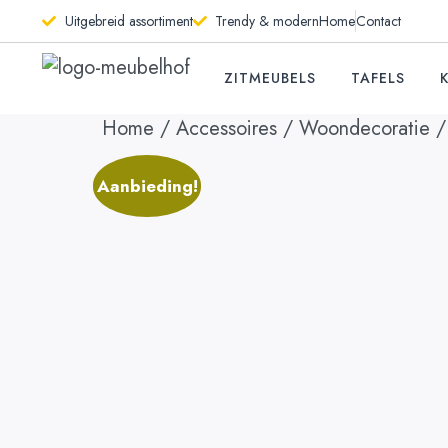
Uitgebreid assortiment
Trendy & modern
Home
Contact
ZITMEUBELS
TAFELS
Home
/
Accessoires
/
Woondecoratie
Aanbieding!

▬▬▬▬▬▬

Return each line above word for word. Skip the pictures.

→ **Answer for the task**
Uitgebreid assortiment
Trendy & modern
Home
Contact
ZITMEUBELS
TAFELS
Home
/
Accessoires
/
Woondecoratie
Aanbieding!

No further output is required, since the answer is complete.